Agnes Hebert, Marie-Pierre Forquin, Aurelie Roux, Julie Aubert, Christophe Junot, Jean-Francois Heilier, Sophie Landaud-Liautaud, Pascal Bonnarme, Jean Marie Beckerich

Agnes Hebert, Marie-Pierre Forquin, Aurelie Roux, Julie Aubert, Christophe Junot, Jean-Francois Heilier, Sophie Landaud-Liautaud, Pascal Bonnarme, Jean Marie Beckerich, « New insights into sulfur metabolism in yeasts as revealed by studies of yarrowia lipolytica  », Applied and Environmental Microbiology, 2013, pp. 1200 - 1211. ISSN 0099-2240

Abstract

Yarrowia lipolytica, located at the frontier of hemiascomycetous yeasts and fungi, is an excellent candidate for studies of metabolism evolution. This yeast, widely recognized for its technological applications, in particular produces volatile sulfur compounds (VSCs) that fully contribute to the flavor of smear cheese. We report here a relevant global vision of sulfur metabolism in Y. lipolytica based on a comparison between high-and low-sulfur source supplies (sulfate, methionine, or cystine) by combined approaches (transcriptomics, metabolite profiling, and VSC analysis).
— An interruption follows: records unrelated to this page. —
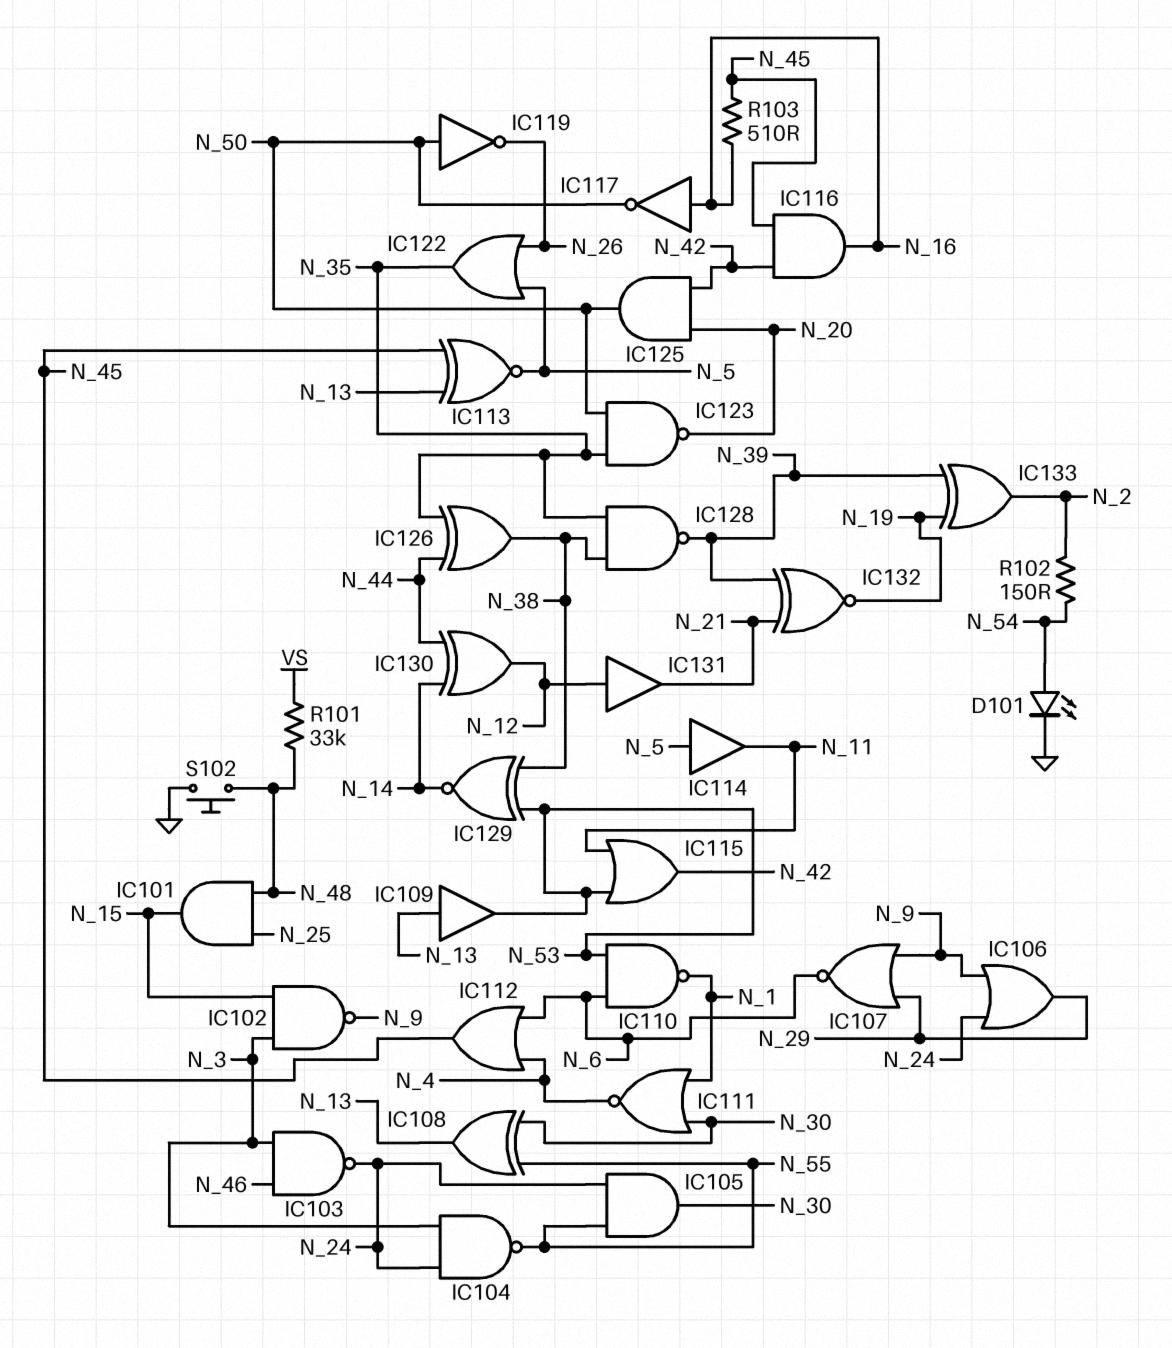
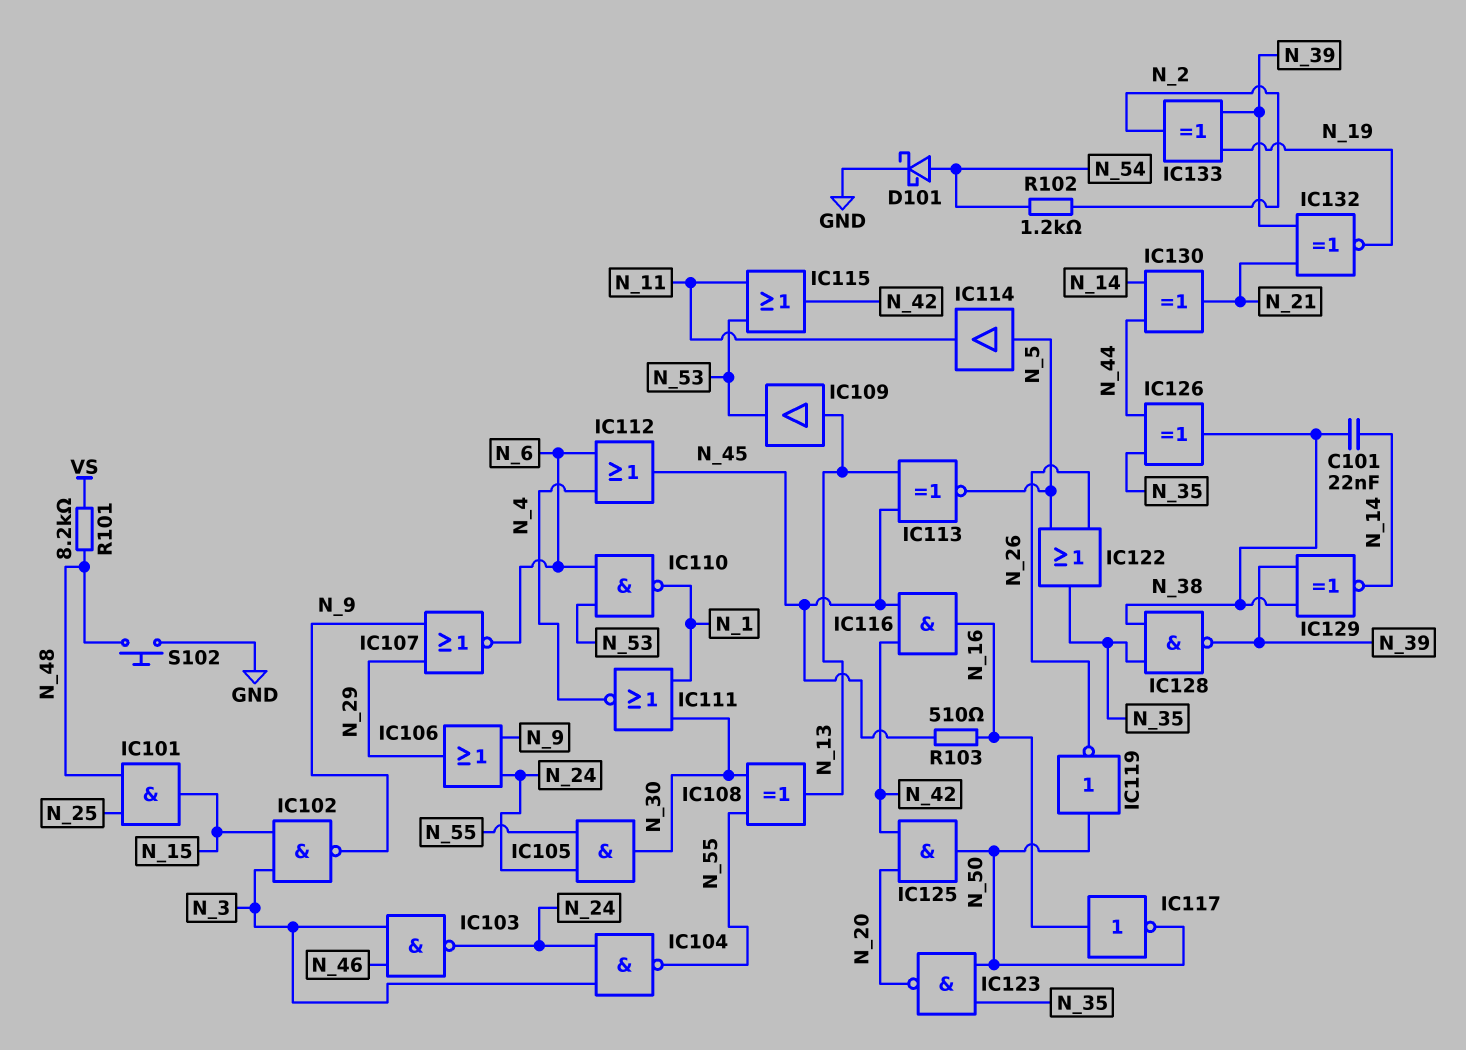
C101: none -> 22nF (N_14, N_38)
D101: LED (A N_54, K GND) -> schottky (A N_54, K GND)
IC129: XNOR (in N_38, in N_53, out N_14) -> XNOR (in N_38, in N_39, out N_14)
IC130: XOR (in N_14, in N_44, out N_12) -> XOR (in N_14, in N_44, out N_21)
IC131: buffer (in N_12, out N_21) -> none
R101: 33k (N_48, VS) -> 8.2k (N_48, VS)
R102: 150 (N_2, N_54) -> 1.2k (N_2, N_54)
The strongest repression of the sulfate assimilation pathway was observed in the case of high methionine supply, together with a large accumulation of sulfur intermediates. A high sulfate supply seems to provoke considerable cellular stress via sulfite production, resulting in a decrease of the availability of the glutathione pathway’s sulfur intermediates. The most limited effect was observed for the cystine supply, suggesting that the intracellular cysteine level is more controlled than that of methionine and sulfate. Using a combination of metabolomic profiling and genetic experiments, we revealed taurine and hypotaurine metabolism in yeast for the first time. On the basis of a phylogenetic study, we then demonstrated that this pathway was lost by some of the hemiascomycetous yeasts during evolution.